Quindi era quello il suo nome: Uberto; storpiato in Ubertone a causa della mole. Ma non si trattava di faccende per cui un frate avesse a pigliarla a male. Se uno del calibro di Jacopo de’ Benedetti non fece una piega a che lo chiamassero Jacopone da Todi, chi era quel grassone per incavolarsi?

Basta. Era stanco del viaggio e volevo mettere fine a quella serata.

-Cari fratelli –spiegai- credo di aver capito come stanno le cose. Purtroppo non potrò trattenermi alla S. Messa funebre per il vostro abate. A Roma vogliono risolvere questa faccenda al più presto. Quindi domani sarò costretto a partire subito dopo il Mattutino.

-Ma non potete andare –mi fece notare fra Ubertone-. Non conoscete la strada.

-Caro fra Ubertone, non pensate che di quindici confratelli quali siete, almeno uno di voi non sia così gentile da indicarmela?

-Non è questo il punto. Il fatto è che non c’è una strada.

-Come sarebbe a dire che non c’è?

-No. Bisogna attraversare il bosco ma non ci sono sentieri precisi. Io sono l’unico che sia in grado di arrivarci. Ogni anno, durante la stagione buona, mi reco là a trovare mio cugino almeno un paio di volte. Oramai ho memorizzato tanti piccoli particolari, quindi riesco ad arrivarci agevolmente. Ma voi vi perdereste di sicuro.

-Be’, poco male. Vorrà dire che mi accompagnerete.

-Ma non è possibile –intervenne di nuovo il vecchio fra Bartolo-. Da domani dovremo riunirci in Capitolo per eleggere il nuovo abate. Fra Ubertone non può mancare.

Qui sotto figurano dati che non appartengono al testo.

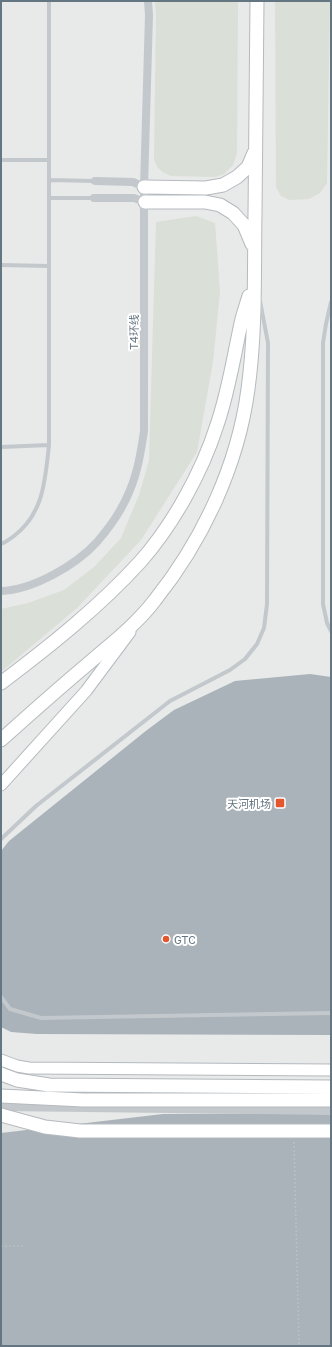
<svg xmlns="http://www.w3.org/2000/svg" width="332" height="1347" viewBox="0 0 332 1347" font-family="'Golos Text','Noto Sans SC',sans-serif">
<style>
.built{fill:#e8e9e9}
.green{fill:#dadfd7}
.building{fill:#aab3b9}
.lines{fill:none;stroke-linecap:round;stroke-linejoin:round}
.secondary-casing{stroke:#b3babf;stroke-width:13}
.primary-casing{stroke:#b5babe;stroke-width:15}
.path{stroke:#bbbfc2;stroke-width:1.5;stroke-dasharray:2 2;stroke-linecap:butt}
.lane{stroke:#c3c8cc;stroke-width:4}
.street{stroke:#c3c8cc;stroke-width:8}
.secondary{stroke:#fff;stroke-width:11}
.primary{stroke:#fff;stroke-width:13}
.primary-bridge-casing{stroke:#b5babe;stroke-width:15;stroke-linecap:butt}
.primary-bridge{stroke:#fff;stroke-width:13}
.poi-dot{fill:#e4572e;stroke:#fff;stroke-width:1.5}
.labels{text-anchor:middle;dominant-baseline:central;stroke-width:4;stroke-linejoin:round;paint-order:stroke}
.street-label{font-size:11px;fill:#657683;stroke:#fff}
.poi-label{font-size:11px;fill:#657683;stroke:#fff;text-anchor:end}
</style>
<rect width="100%" height="100%" fill="#fafaf8"/>
<path class="built" d="M1,1H331V1346H1Z"/>
<path class="green" d="M155,1H238L237,153L233,165L224,174L215,177L171,176L163,172L158,168L154,160L156,15Z
M275,1H330L327,183L320,193L309,199L289,200L281,196L276,187Z
M196,216L215,223L220,291L213,362L197,452L141,540L77,608L1,672V609L28,603L64,590L94,567L121,538L139,495L149,460L156,222Z"/>
<path class="building" d="M310,674L331,677V1035L37,1034L11,1032L1,1027V851L9,841L147,730L174,710L235,681Z
M331,1113V1346H1V1133L163,1114Z"/>
<g class="lines">
<defs>
<path id="secondary" d="M1,785L86,691L130,632
M1,1060L17,1066L29,1068L331,1070"/>
<path id="primary" d="M144,187L206,188L223,185L237,177L248,167L254,153
M145,202H205L220,205L233,213L244,225L252,244
M1,683C50,646 99,607 140,562C173,525 202,472 217,425C228,393 233,361 240,328C242,317 246,306 249,296
M1,740C30,714 59,688 89,663C112,643 136,625 155,600C203,540 238,465 248,389C256,331 254,272 255,214C255,143 256,72 257,1"/>
</defs>
<use href="#secondary" class="secondary-casing"/>
<use href="#primary" class="primary-casing"/>
<path class="path" d="M294,1142L299,1346
M1,1246H23"/>
<path class="lane" d="M1,160H48
M49,180L95,181
M49,198H94
M1,265L49,266
M331,302L326,324L323,343V604L327,623L331,631
M1,447L49,445
M1,544C6,542 10,539 14,536C44,513 45,480 49,445V1
M1,839L36,806L170,701L230,670L245,659L257,644L264,628L267,604L268,343L260,301
M1,997L10,1009L41,1018L331,1013"/>
<path class="street" d="M95,181L133,182L144,187
M94,198H134L145,202
M1,591C33,590 76,565 97,542C110,527 123,508 130,490C138,471 141,451 144,431V187L149,15L148,1
M1,1107L331,1111"/>
<use href="#secondary" class="secondary"/>
<use href="#primary" class="primary"/>
<defs>
<path id="primary-bridge" d="M1,1074L17,1080L49,1085L331,1087
M1,1096L83,1100H331
M1,1115L45,1127L80,1131H331"/>
</defs>
<use href="#primary-bridge" class="primary-bridge-casing"/>
<use href="#primary-bridge" class="primary-bridge"/>
</g>
<g class="poi-dot">
<rect x="275" y="798" width="10" height="10" rx="2"/>
<circle cx="166" cy="939" r="4"/>
</g>
<g class="labels">
<g class="street-label">
<text transform="translate(133 332) rotate(-90)">T4环线</text>
</g>
<g class="poi-label">
<text x="271" y="803">天河机场</text>
<text x="174" y="939" text-anchor="start">GTC</text>
</g>
</g>
<rect width="332" height="1347" fill="none" stroke="#657683" stroke-width="4"/>
</svg>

-Avete detto che occorre una giornata di cammino. Se aspetterete due giorni prima di cominciare l’elezione non sarà certo la fine del mondo!

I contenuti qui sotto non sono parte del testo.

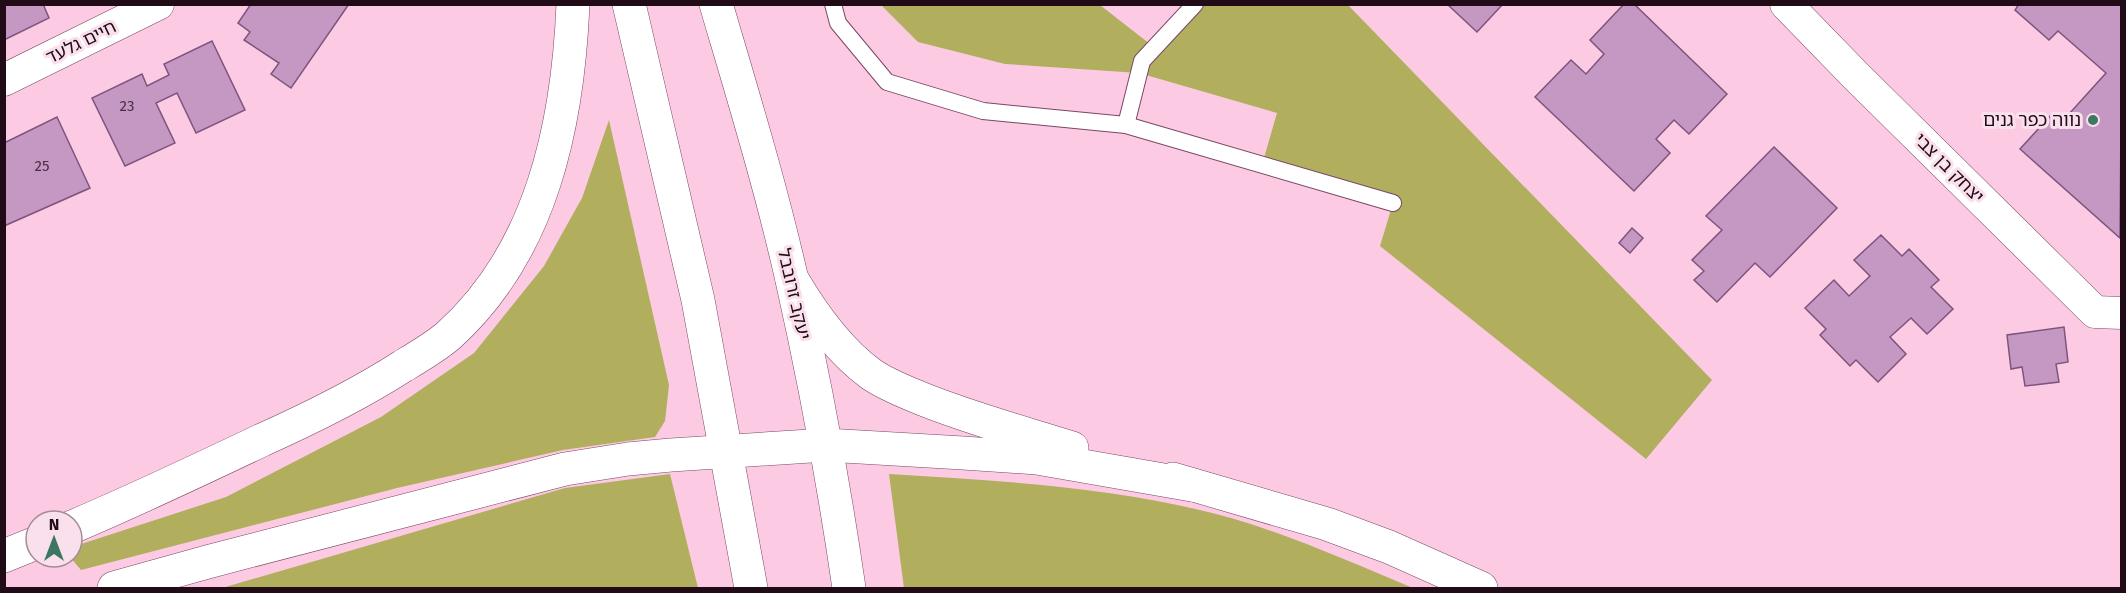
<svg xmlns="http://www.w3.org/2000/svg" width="2126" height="593" font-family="'Fira Sans','Noto Sans Hebrew',sans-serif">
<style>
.green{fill:#b1ae5e}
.building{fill:#c598c4;stroke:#7d547c;stroke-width:1.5}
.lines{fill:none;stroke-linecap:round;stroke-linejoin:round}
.lane-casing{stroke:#7a4763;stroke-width:18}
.street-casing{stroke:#7a4763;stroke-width:33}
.secondary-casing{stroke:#7a4763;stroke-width:34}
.highway-casing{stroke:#7a4763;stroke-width:34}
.lane{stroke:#fff;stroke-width:16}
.street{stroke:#fff;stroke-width:32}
.secondary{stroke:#fff;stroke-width:33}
.highway{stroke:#fff;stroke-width:33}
.poi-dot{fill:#3c7761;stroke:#fae0ec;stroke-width:2}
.labels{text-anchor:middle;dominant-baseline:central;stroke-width:6;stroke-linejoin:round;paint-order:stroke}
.number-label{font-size:15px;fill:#492e42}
.street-label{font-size:18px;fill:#200b17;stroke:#fae0ec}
.poi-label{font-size:18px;fill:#200b17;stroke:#fae0ec;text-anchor:end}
</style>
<rect width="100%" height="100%" fill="#fccbe3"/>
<g class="green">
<path d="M881,5H1100L1155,48L1199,5H1348L1712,380L1646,459L1380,246L1393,203L1262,165L1277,113L1139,73L1005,64L918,42Z"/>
<path d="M609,120L669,385L665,421L655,437L563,450L397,488L81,570L70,557H72V547L226,497L381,417L474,353L544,266L582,198Z"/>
<path d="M670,474L698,588H222L565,488Z"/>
<path d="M889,474C1003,481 1120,487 1231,518C1293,536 1353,563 1413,588H904Z"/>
</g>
<g class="building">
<path d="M4,4H43L49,18L4,40Z"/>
<path d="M251,4H349L291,88L271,74L279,63L244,40L250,32L238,23Z"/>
<path d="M1447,4H1503L1477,32Z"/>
<path d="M1624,4H1634L1727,94L1689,134L1674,120L1656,139L1670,153L1634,191L1535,97L1571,60L1586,74L1604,54L1590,40Z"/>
<path d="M2019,4H2122L2120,238L2020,149L2051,115L2060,124L2106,73L2058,31L2049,40L2015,10Z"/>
<path d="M212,41L245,110L196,133L177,93L156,103L175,143L125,166L92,98L142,74L147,86L169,75L164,64Z"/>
<path d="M57,117L90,188L4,226V143Z"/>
<path d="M1774,147L1837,208L1770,277L1755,263L1717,302L1694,280L1704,271L1692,260L1722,230L1706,216Z"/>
<path d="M1632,228L1643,238L1630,253L1619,243Z"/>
<path d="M1881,235L1902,256L1909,249L1939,280L1931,287L1953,309L1927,334L1911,318L1890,337L1906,354L1878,382L1856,360L1850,366L1820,335L1826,329L1805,308L1834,280L1849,296L1870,276L1854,260Z"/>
<path d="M2064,327L2068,362L2056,364L2059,382L2025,386L2022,367L2011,369L2007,335Z"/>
</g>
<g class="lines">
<defs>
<g id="lane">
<path d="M833,4L838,23L887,82L983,111L1126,125L1393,203"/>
<path d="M1126,125L1142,61L1195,4"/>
</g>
<g id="street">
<path d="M1786,4L1856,76L2095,312L2122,313"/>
<path d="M4,80L158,4"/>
</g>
<g id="secondary">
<path d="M629,4L698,300L751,588"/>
<path d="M716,4C743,96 771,187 792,280C815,382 834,485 849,588"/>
</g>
<g id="highway">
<path d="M792,279C812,313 838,350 871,374C885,384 903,391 920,398C969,418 1021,432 1072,448"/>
<path d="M1173,479L1327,524L1389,547L1481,588"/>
<path d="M72,527C136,500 199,470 262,440C311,418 358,395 403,366C418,357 435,347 448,336C542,252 568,124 573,4"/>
<path d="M4,556L36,543"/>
<path d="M114,588L211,561L565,469L628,459L671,455L826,445L963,453L1037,458L1192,485"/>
</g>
</defs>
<use href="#lane" class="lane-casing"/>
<use href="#street" class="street-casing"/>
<use href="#secondary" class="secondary-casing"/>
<use href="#highway" class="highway-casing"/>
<use href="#lane" class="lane"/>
<use href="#street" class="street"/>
<use href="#secondary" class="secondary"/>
<use href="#highway" class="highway"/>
</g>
<circle class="poi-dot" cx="2093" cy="120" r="6"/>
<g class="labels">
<g class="number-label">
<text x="127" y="106">23</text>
<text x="42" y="166">25</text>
</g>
<g class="street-label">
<text transform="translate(81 42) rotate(-26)">חיים גלעד</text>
<text transform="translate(1949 168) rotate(45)">יצחק בן צבי</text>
<text transform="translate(794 294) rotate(77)">יעקב זרובבל</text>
</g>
<g class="poi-label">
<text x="2081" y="120">נווה כפר גנים</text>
</g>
</g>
<rect width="2126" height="593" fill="none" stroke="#200b17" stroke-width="12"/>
<g transform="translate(54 539)"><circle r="28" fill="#fae0ec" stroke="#a38b97" stroke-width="1.5"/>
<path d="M0-4.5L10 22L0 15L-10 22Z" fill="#3c7761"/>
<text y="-9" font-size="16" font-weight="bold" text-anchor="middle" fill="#200b17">N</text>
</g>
</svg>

Fra Bartolo sorrise di nuovo: -Oh, ma non dovete preoccuparvi. Il Capitolo è solo una formalità. Siamo già concordi su chi dovrà essere il nuovo abate, e saremo noi ad essercela sbrigata in capo a due giorni. Vi costa tanto aspettare?

Mi costava? Ci pensai, ma neanche troppo. Due giorni di riposo e di pasti succulenti. No, non mi costava.

-E va bene –convenni infine- aspetterò.